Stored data
== Segment start ==
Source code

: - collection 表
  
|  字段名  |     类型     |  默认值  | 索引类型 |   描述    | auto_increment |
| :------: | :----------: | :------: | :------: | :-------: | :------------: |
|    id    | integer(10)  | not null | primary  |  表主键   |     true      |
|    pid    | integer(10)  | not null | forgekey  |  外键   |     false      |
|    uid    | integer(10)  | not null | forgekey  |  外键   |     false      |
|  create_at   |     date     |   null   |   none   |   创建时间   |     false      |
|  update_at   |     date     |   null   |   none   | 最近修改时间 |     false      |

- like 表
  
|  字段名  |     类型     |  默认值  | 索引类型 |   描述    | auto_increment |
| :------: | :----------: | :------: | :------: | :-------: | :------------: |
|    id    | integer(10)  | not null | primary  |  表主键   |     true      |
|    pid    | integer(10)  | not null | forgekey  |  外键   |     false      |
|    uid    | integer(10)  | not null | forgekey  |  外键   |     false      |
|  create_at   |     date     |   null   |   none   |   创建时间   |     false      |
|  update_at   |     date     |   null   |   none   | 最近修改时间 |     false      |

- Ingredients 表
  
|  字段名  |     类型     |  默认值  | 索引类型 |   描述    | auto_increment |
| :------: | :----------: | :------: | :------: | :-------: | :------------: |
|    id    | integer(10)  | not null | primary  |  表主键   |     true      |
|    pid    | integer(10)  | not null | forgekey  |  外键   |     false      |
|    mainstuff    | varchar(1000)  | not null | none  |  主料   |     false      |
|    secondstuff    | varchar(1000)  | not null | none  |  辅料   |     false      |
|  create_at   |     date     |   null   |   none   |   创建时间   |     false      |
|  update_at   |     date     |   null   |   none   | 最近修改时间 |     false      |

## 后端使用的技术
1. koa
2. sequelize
== Segment end ==
Each and every entry needs to be repeated exactly.

Source code

: - collection 表
  
|  字段名  |     类型     |  默认值  | 索引类型 |   描述    | auto_increment |
| :------: | :----------: | :------: | :------: | :-------: | :------------: |
|    id    | integer(10)  | not null | primary  |  表主键   |     true      |
|    pid    | integer(10)  | not null | forgekey  |  外键   |     false      |
|    uid    | integer(10)  | not null | forgekey  |  外键   |     false      |
|  create_at   |     date     |   null   |   none   |   创建时间   |     false      |
|  update_at   |     date     |   null   |   none   | 最近修改时间 |     false      |

- like 表
  
|  字段名  |     类型     |  默认值  | 索引类型 |   描述    | auto_increment |
| :------: | :----------: | :------: | :------: | :-------: | :------------: |
|    id    | integer(10)  | not null | primary  |  表主键   |     true      |
|    pid    | integer(10)  | not null | forgekey  |  外键   |     false      |
|    uid    | integer(10)  | not null | forgekey  |  外键   |     false      |
|  create_at   |     date     |   null   |   none   |   创建时间   |     false      |
|  update_at   |     date     |   null   |   none   | 最近修改时间 |     false      |

- Ingredients 表
  
|  字段名  |     类型     |  默认值  | 索引类型 |   描述    | auto_increment |
| :------: | :----------: | :------: | :------: | :-------: | :------------: |
|    id    | integer(10)  | not null | primary  |  表主键   |     true      |
|    pid    | integer(10)  | not null | forgekey  |  外键   |     false      |
|    mainstuff    | varchar(1000)  | not null | none  |  主料   |     false      |
|    secondstuff    | varchar(1000)  | not null | none  |  辅料   |     false      |
|  create_at   |     date     |   null   |   none   |   创建时间   |     false      |
|  update_at   |     date     |   null   |   none   | 最近修改时间 |     false      |

## 后端使用的技术
1. koa
2. sequelize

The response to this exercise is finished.